We hear a lot these days about legacy. People say they want to leave behind legacies in their professions, families, churches, and other venues. What they typically mean is that they want to leave behind a positive reputation coupled with some sort of tangible or semi-tangible attribution. They want to be remembered as significant workplace contributors who fostered organizational growth and prosperity, beneficent parents who amassed wealth for their children's inheritance, upstanding Christians whom others credit with prominent church programs or building projects, or philanthropists who have favorably influenced society in sundry ways, maybe even earning recognition by having their names attached to streets, buildings, scholarships, or other enduring social entities. Unfortunately, people rarely consider the simple matter of kindness when they ponder legacy. That is to say, legacy is most often envisaged as something of much greater import than recollected acts of goodwill and affection.
My maternal grandfather was a simple man. He had only the most basic formal education, he didn't make a great deal of money, he wasn't politically active, he didn't harbor influential friends, and he possessed all of the faults and failures we humans have. In terms of legacy-leavers, he was an unlikely candidate in most people's eyes. However, his kindness shined like none other. My grandfather could always be counted on for a good laugh, a gentle word, and personal attention. He was humble, wise, and tenderhearted. He was our family's patriarch--a man whom we completely trusted because he was worthy of our trust. Sure, there were times when I saw his anger, frustrations, and humanity peak through, but these derelictions were always in the context of a life defined by a kindly and loving spirit.

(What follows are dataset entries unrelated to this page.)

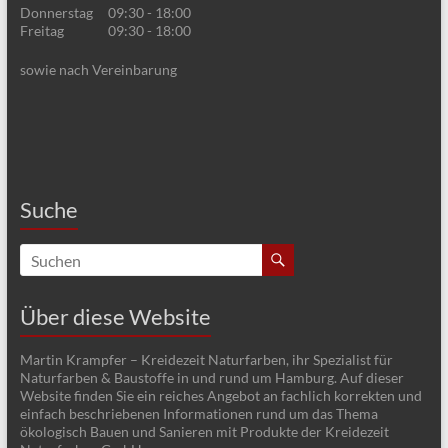
v
Donnerstag
09:30 - 18:00
i
Freitag
09:30 - 18:00
g
sowie nach Vereinbarung
a
t
i
o
Suche
n
Über diese Website
Martin Krampfer – Kreidezeit Naturfarben, ihr Spezialist für
Naturfarben & Baustoffe in und rund um Hamburg. Auf dieser
Website finden Sie ein reiches Angebot an fachlich korrekten und
einfach beschriebenen Informationen rund um das Thema
ökologisch Bauen und Sanieren mit Produkte der Kreidezeit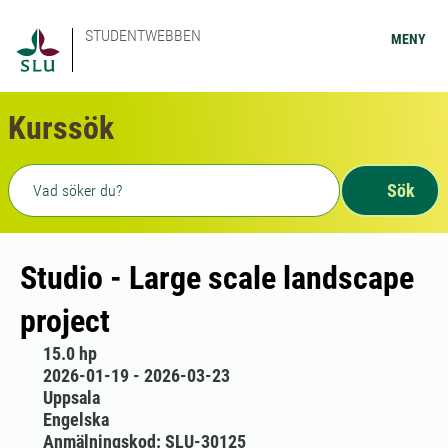
STUDENTWEBBEN
MENY
Kurssök
Fritext sökning
Sök
Studio - Large scale landscape
project
15.0 hp
2026-01-19 - 2026-03-23
Uppsala
Engelska
Anmälningskod: SLU-30125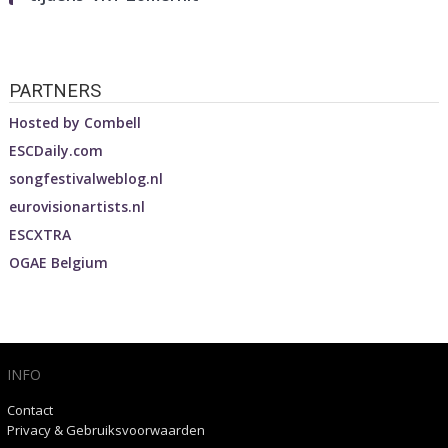
PARTNERS
Hosted by
Combell
ESCDaily.com
songfestivalweblog.nl
eurovisionartists.nl
ESCXTRA
OGAE Belgium
INFO
Contact
Privacy & Gebruiksvoorwaarden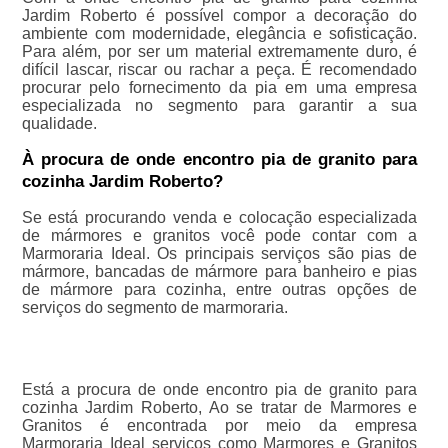
Jardim Roberto é possível compor a decoração do
ambiente com modernidade, elegância e sofisticação.
Para além, por ser um material extremamente duro, é
difícil lascar, riscar ou rachar a peça. É recomendado
procurar pelo fornecimento da pia em uma empresa
especializada no segmento para garantir a sua
qualidade.
À procura de onde encontro pia de granito para
cozinha Jardim Roberto?
Se está procurando venda e colocação especializada
de mármores e granitos você pode contar com a
Marmoraria Ideal. Os principais serviços são pias de
mármore, bancadas de mármore para banheiro e pias
de mármore para cozinha, entre outras opções de
serviços do segmento de marmoraria.
Está a procura de onde encontro pia de granito para
cozinha Jardim Roberto, Ao se tratar de Marmores e
Granitos é encontrada por meio da empresa
Marmoraria Ideal serviços como Marmores e Granitos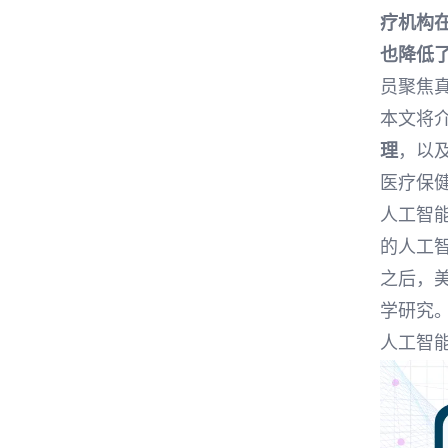
疗机构
也降低了
员聚焦
本文将
理
，以及
医疗保
人工智能
的人工
之后，
学研究
人工智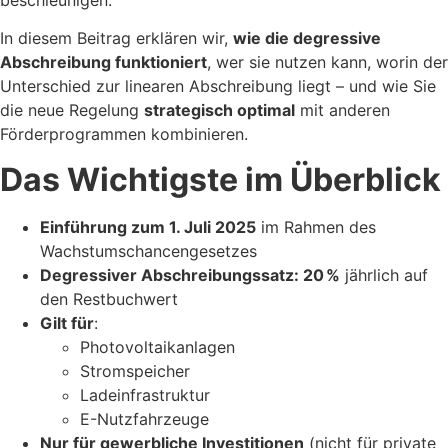
beschleunigen.
In diesem Beitrag erklären wir,
wie die degressive
Abschreibung funktioniert
, wer sie nutzen kann, worin der
Unterschied zur linearen Abschreibung liegt – und wie Sie
die neue Regelung
strategisch optimal
mit anderen
Förderprogrammen kombinieren.
Das Wichtigste im Überblick
Einführung zum 1. Juli 2025
im Rahmen des
Wachstumschancengesetzes
Degressiver Abschreibungssatz: 20 %
jährlich auf
den Restbuchwert
Gilt für
:
Photovoltaikanlagen
Stromspeicher
Ladeinfrastruktur
E-Nutzfahrzeuge
Nur für gewerbliche Investitionen
(nicht für private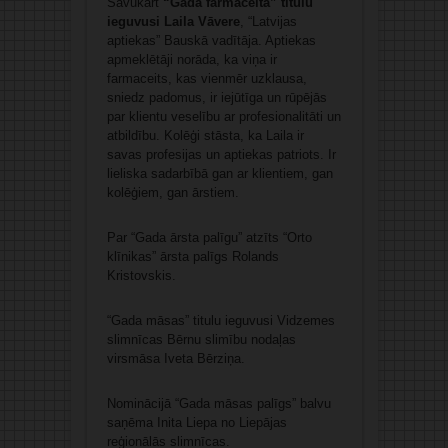
Savukārt
“Gada farmaceita” titulu
ieguvusi Laila Vāvere
, “Latvijas
aptiekas” Bauskā vadītāja. Aptiekas
apmeklētāji norāda, ka viņa ir
farmaceits, kas vienmēr uzklausa,
sniedz padomus, ir iejūtīga un rūpējās
par klientu veselību ar profesionalitāti un
atbildību. Kolēģi stāsta, ka Laila ir
savas profesijas un aptiekas patriots. Ir
lieliska sadarbībā gan ar klientiem, gan
kolēģiem, gan ārstiem.
Par “Gada ārsta palīgu” atzīts “Orto
klīnikas” ārsta palīgs Rolands
Kristovskis.
“Gada māsas” titulu ieguvusi Vidzemes
slimnīcas Bērnu slimību nodaļas
virsmāsa Iveta Bērziņa.
Nominācijā “Gada māsas palīgs” balvu
saņēma Inita Liepa no Liepājas
reģionālās slimnīcas.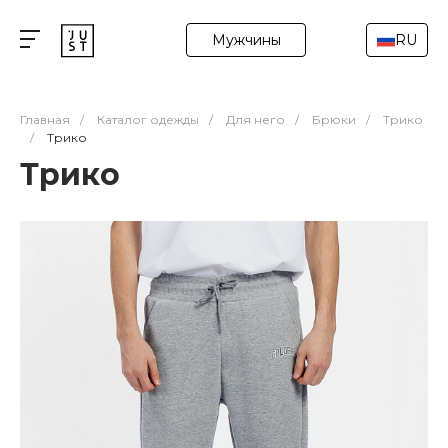
Мужчины
RU
Главная
/
Каталог одежды
/
Для него
/
Брюки
/
Трико
/
Трико
Трико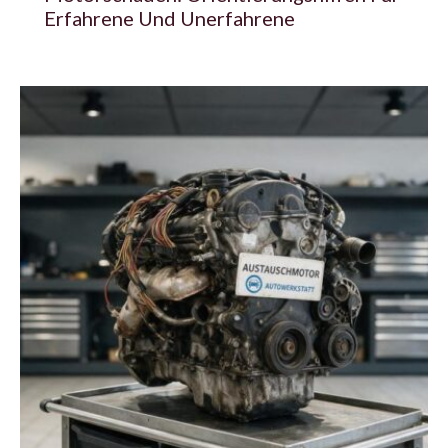
Erfahrene Und Unerfahrene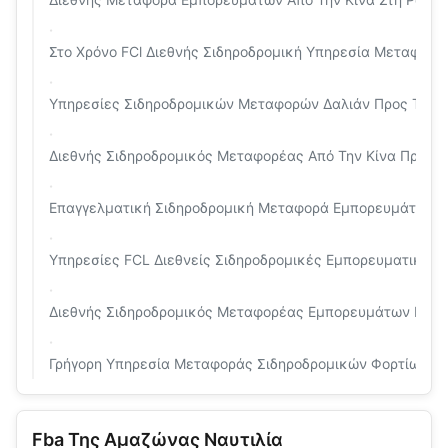
Στο Χρόνο FCl Διεθνής Σιδηροδρομική Υπηρεσία Μεταφορά
Υπηρεσίες Σιδηροδρομικών Μεταφορών Δαλιάν Προς Τη Ρ
Διεθνής Σιδηροδρομικός Μεταφορέας Από Την Κίνα Προ
Επαγγελματική Σιδηροδρομική Μεταφορά Εμπορευμάτων Κί
Υπηρεσίες FCL Διεθνείς Σιδηροδρομικές Εμπορευματικές 
Διεθνής Σιδηροδρομικός Μεταφορέας Εμπορευμάτων LCL 
Γρήγορη Υπηρεσία Μεταφοράς Σιδηροδρομικών Φορτίων Από
Fba Της Αμαζώνας Ναυτιλία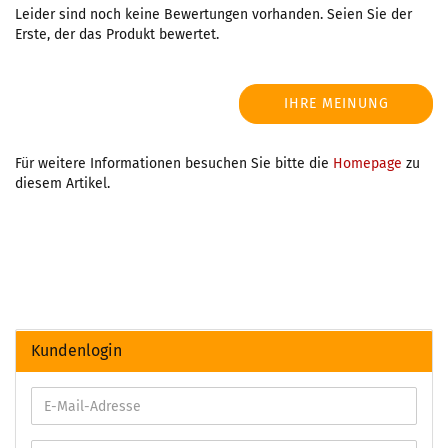
Leider sind noch keine Bewertungen vorhanden. Seien Sie der
Erste, der das Produkt bewertet.
IHRE MEINUNG
Für weitere Informationen besuchen Sie bitte die
Homepage
zu
diesem Artikel.
Kundenlogin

I often times wonder how well I'm demonstrating the virtue of kindness to those around me. Far too often, I'm consumed by the legacies that don't matter...about being remembered in particular ways and for particular "things" by co-workers, family members, or fellow churchgoers. But what about simple kindness? Am I leaving that legacy for my children and friends? Well, I guess you'd have to ask them, but sometimes I don't think I'd want to hear the answer. How about you?